The decentralization of economic dependency, as with the cannabis liberation movement for farmers and small business owners in Maine, has revolutionary implications. At one point during his presentation at The New School, Reynolds showed an urban design concept, intended for a development that was drawn for Turkey.
The sleek design illustrated how the decentralization of biotecture rests on the fact that each and every housing unit is independent of a centralized grid, as globally standardized for urban, and suburban infrastructure development. Reynolds divulged explicitly, the relation to war and empowering people to build their own defense by building sustainable, autonomous, carbon-zero housing:
If you’re going to do a village of this many homes, your first thing is to spend ten years getting infrastructure: power, water, sewage. You have to build all these infrastructures to support this many people. Well, each one of these buildings is a self-contained earthship. So, literally, you could start this thing tomorrow. You drive down there with a truck full of tires and start pounding tires. You are building not only your house, you are building your heating system, your sewage treatment system, your power system, your water system all in one. You do not need infrastructure. Infrastructure is one of the hardest parts of doing a development, and one of the most taxing to the planet. These buildings have their own everything.
One of the things I say about these buildings, and people do question it as an analogy, but look at cancer. Cancer is one of the most powerful things on this planet, and one of the most feared things on this planet. Why not learn from it? Cancer is individual cells. It doesn’t have a brain. It doesn’t have a heart. You have to burn out each individual cell, or every single one of them keeps growing back. Making housing that way really seems sensible. Like, in a war they talk about, “bomb their water, bomb their power and you’ll have them on their knees.” You’d have to bomb every house here to get these people on their knees. This empowers people to have their own sustenance.

━━━

▶ [Questions]
(a) According to the biotecture excerpt, why could construction of the village in Reynolds's example begin right away instead of after years of preparation?
(b) Update the biotecture excerpt, starting with "One of the things" and going on through "their own sustenance.", with "sustenance" replaced by "independence".

Saved entries
━━━

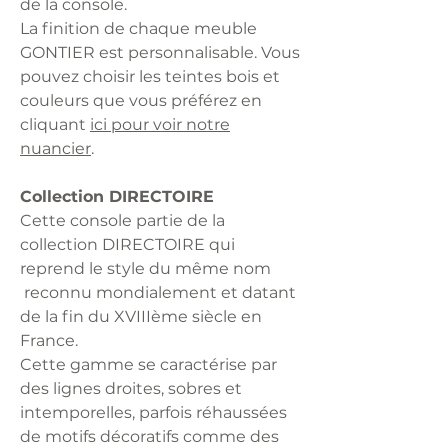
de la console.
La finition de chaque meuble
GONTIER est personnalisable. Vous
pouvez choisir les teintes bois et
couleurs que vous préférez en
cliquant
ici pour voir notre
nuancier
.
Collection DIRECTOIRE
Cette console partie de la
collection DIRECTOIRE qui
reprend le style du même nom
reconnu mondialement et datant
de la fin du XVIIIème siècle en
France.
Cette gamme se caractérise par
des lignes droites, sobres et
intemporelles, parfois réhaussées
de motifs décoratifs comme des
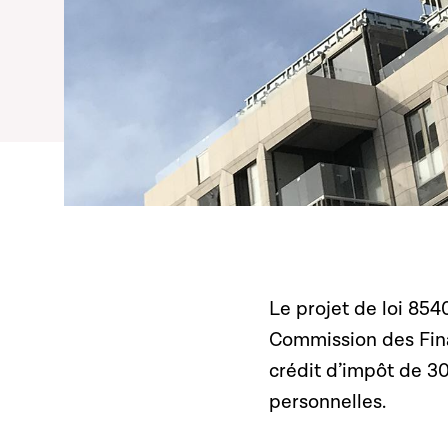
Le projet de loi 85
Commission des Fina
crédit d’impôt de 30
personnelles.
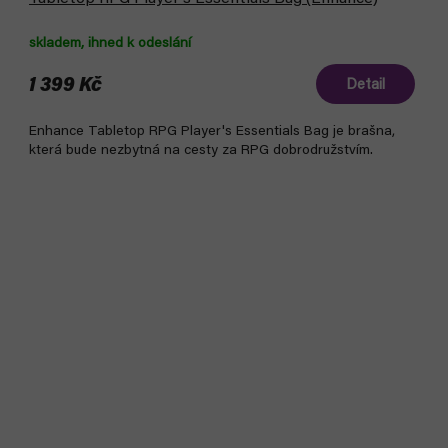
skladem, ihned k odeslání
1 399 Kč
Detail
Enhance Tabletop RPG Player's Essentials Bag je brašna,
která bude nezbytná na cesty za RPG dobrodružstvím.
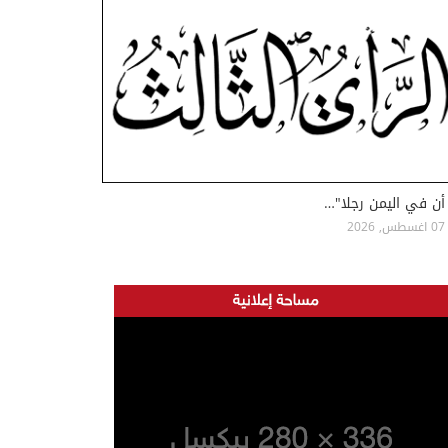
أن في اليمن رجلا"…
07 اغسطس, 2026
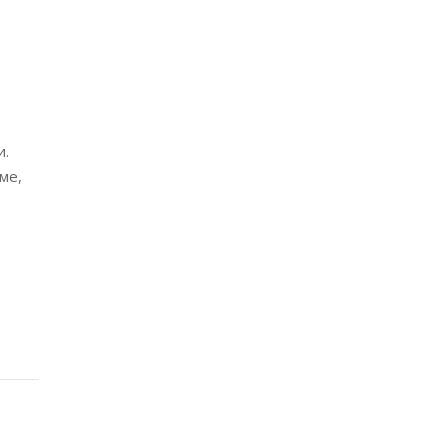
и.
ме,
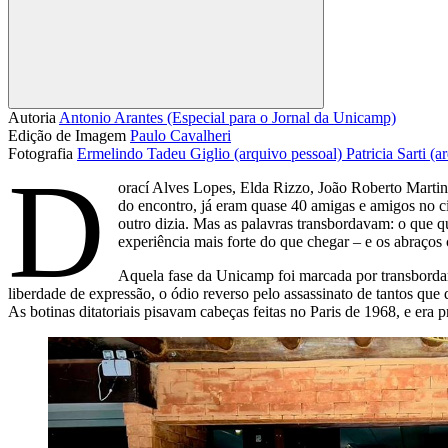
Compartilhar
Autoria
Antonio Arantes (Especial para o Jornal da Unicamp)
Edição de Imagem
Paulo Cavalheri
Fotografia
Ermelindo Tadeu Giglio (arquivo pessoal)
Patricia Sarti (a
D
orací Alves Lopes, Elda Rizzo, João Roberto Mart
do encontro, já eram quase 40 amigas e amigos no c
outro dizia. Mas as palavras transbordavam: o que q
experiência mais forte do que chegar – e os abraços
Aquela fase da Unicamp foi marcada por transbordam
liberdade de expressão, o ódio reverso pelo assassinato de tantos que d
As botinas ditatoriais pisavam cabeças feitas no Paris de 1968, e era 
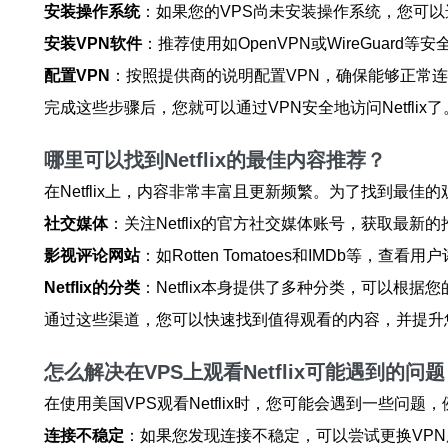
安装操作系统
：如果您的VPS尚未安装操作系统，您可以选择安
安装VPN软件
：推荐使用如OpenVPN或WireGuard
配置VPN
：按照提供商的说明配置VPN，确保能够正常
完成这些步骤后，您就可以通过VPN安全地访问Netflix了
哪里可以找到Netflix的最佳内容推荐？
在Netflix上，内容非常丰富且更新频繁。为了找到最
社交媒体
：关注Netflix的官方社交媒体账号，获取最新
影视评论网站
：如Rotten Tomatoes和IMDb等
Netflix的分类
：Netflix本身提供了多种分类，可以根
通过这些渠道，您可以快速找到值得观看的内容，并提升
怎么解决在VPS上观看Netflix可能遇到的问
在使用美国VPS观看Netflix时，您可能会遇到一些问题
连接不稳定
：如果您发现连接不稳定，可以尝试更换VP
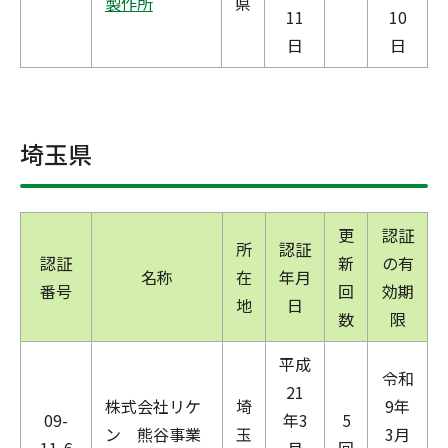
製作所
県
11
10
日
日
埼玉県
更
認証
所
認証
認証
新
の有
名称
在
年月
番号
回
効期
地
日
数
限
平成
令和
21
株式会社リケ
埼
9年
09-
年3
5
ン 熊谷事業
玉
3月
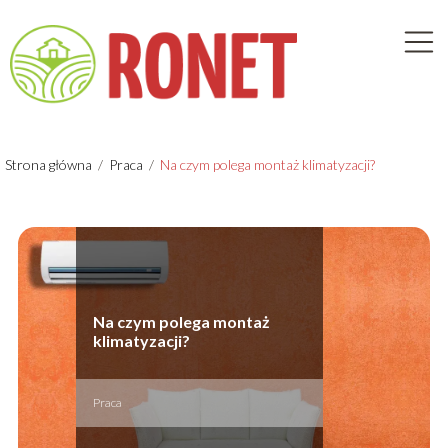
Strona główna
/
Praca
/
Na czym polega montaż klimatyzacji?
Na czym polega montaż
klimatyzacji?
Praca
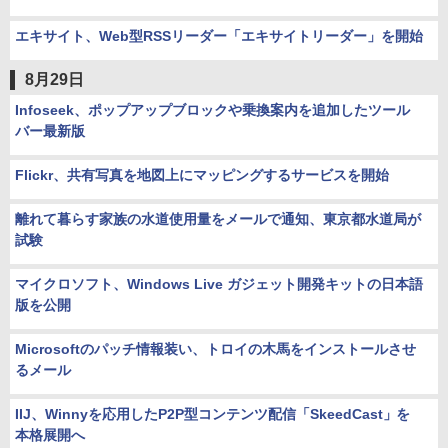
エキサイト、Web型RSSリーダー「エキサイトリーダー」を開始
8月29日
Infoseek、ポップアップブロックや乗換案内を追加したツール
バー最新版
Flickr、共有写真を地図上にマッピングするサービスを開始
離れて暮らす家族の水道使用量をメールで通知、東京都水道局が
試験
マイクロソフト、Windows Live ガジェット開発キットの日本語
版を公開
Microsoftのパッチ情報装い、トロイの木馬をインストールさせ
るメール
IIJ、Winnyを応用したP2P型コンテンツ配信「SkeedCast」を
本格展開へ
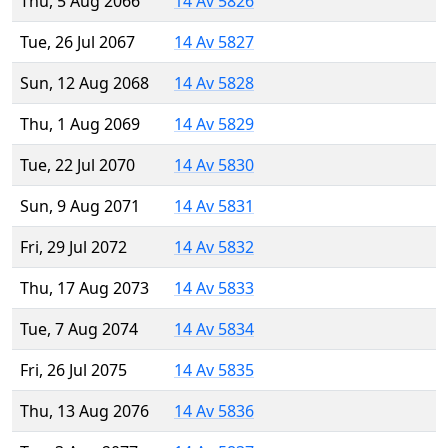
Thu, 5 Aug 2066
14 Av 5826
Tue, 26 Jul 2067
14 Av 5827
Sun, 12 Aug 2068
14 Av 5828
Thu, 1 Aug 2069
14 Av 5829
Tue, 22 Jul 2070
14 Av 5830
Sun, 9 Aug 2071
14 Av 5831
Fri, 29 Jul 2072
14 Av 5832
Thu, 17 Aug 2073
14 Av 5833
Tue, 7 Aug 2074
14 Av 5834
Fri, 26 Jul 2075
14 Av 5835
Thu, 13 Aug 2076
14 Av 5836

━━━

▶ [Answers for this exercise]
(a) Each building is a self-contained earthship with its own heating, sewage treatment, power and water systems, so the village needs no centralized infrastructure. That removes the usual first step of spending ten years getting power, water and sewage in place.

(b)
One of the things I say about these buildings, and people do question it as an analogy, but look at cancer. Cancer is one of the most powerful things on this planet, and one of the most feared things on this planet. Why not learn from it? Cancer is individual cells. It doesn’t have a brain. It doesn’t have a heart. You have to burn out each individual cell, or every single one of them keeps growing back. Making housing that way really seems sensible. Like, in a war they talk about, “bomb their water, bomb their power and you’ll have them on their knees.” You’d have to bomb every house here to get these people on their knees. This empowers people to have their own independence.